## Brief
Every line below that holds the string "black" should be copied.

## Entries supplied
= Beginning of Section =

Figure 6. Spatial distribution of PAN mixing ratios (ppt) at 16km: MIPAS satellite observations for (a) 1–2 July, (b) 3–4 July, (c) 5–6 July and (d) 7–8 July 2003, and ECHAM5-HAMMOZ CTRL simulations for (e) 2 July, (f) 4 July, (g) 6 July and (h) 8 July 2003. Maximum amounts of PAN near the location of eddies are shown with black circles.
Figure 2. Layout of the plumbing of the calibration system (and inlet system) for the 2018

= End of Section =
= Beginning of Section =

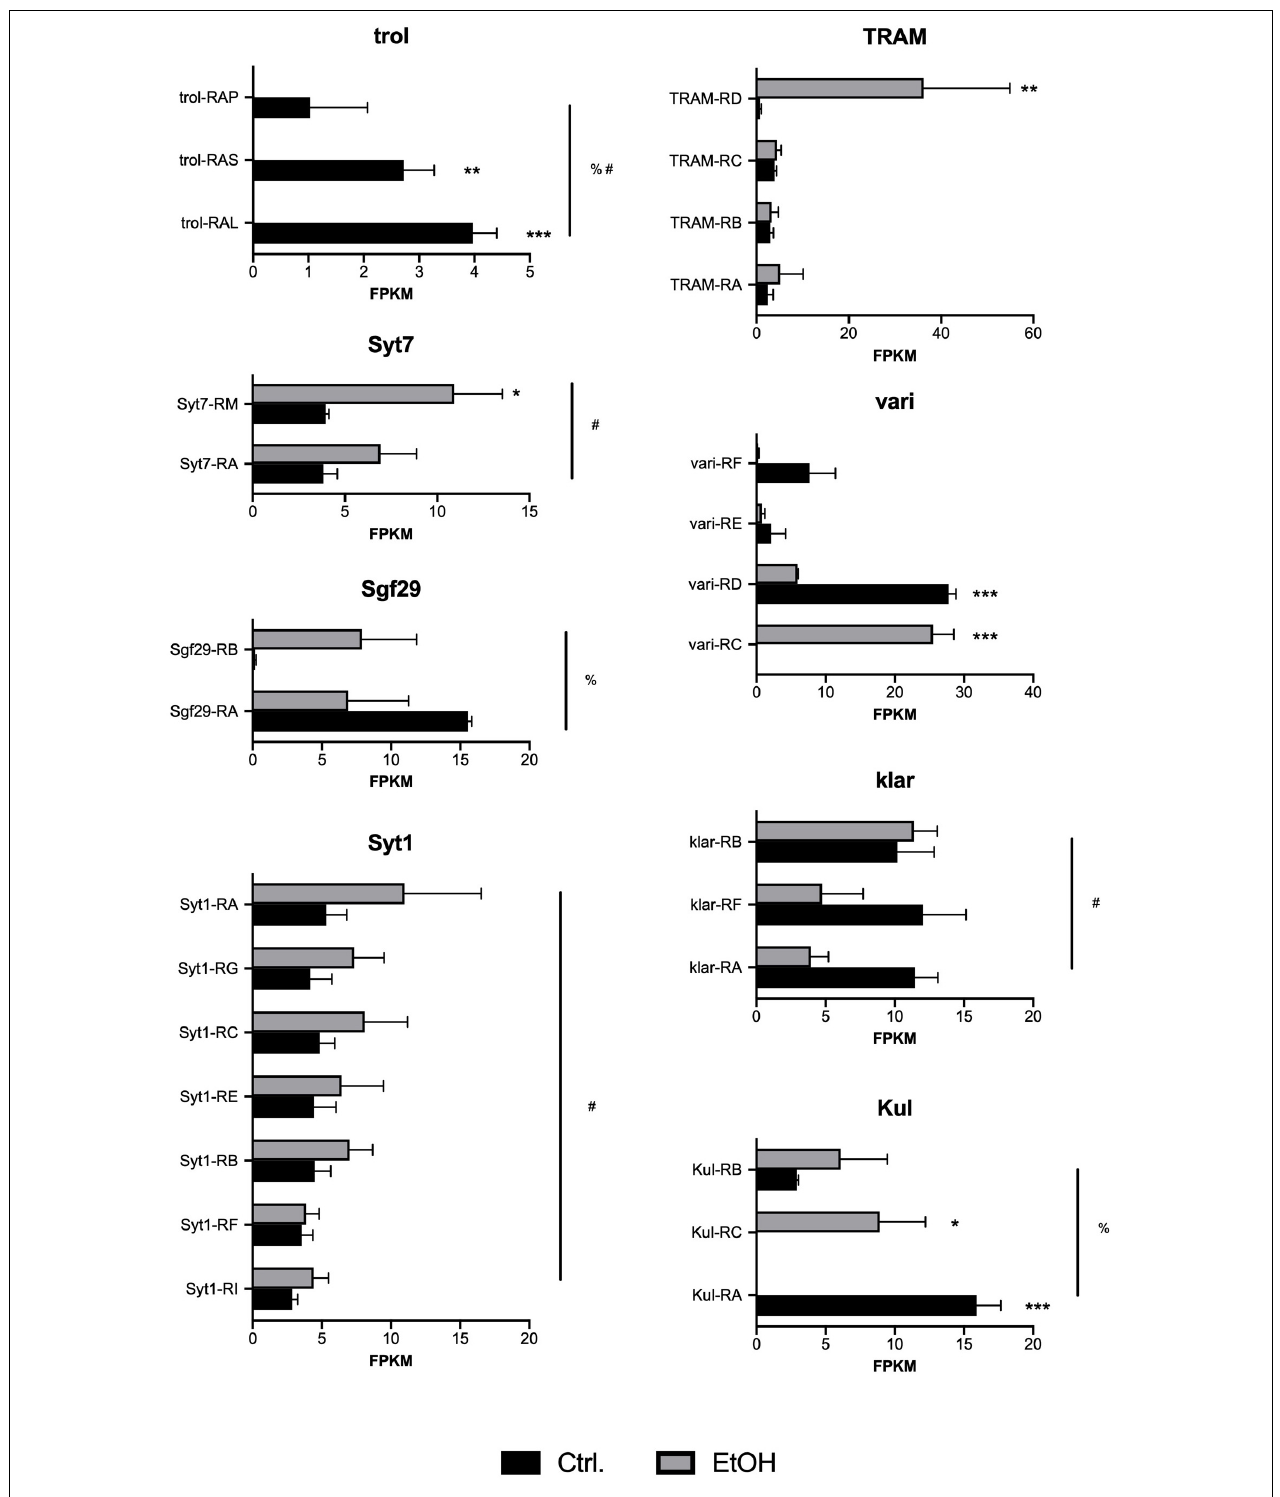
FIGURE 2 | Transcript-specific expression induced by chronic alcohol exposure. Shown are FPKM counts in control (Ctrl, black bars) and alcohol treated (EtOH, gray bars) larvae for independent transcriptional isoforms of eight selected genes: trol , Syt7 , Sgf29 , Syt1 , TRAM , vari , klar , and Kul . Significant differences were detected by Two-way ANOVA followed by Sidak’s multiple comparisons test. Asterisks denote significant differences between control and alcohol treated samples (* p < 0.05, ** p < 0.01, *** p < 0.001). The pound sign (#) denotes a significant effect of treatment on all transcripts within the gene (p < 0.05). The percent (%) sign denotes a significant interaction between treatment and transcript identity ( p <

= End of Section =

## Reply
Figure 6. Spatial distribution of PAN mixing ratios (ppt) at 16km: MIPAS satellite observations for (a) 1–2 July, (b) 3–4 July, (c) 5–6 July and (d) 7–8 July 2003, and ECHAM5-HAMMOZ CTRL simulations for (e) 2 July, (f) 4 July, (g) 6 July and (h) 8 July 2003. Maximum amounts of PAN near the location of eddies are shown with black circles.
FIGURE 2 | Transcript-specific expression induced by chronic alcohol exposure. Shown are FPKM counts in control (Ctrl, black bars) and alcohol treated (EtOH, gray bars) larvae for independent transcriptional isoforms of eight selected genes: trol , Syt7 , Sgf29 , Syt1 , TRAM , vari , klar , and Kul . Significant differences were detected by Two-way ANOVA followed by Sidak’s multiple comparisons test. Asterisks denote significant differences between control and alcohol treated samples (* p < 0.05, ** p < 0.01, *** p < 0.001). The pound sign (#) denotes a significant effect of treatment on all transcripts within the gene (p < 0.05). The percent (%) sign denotes a significant interaction between treatment and transcript identity ( p <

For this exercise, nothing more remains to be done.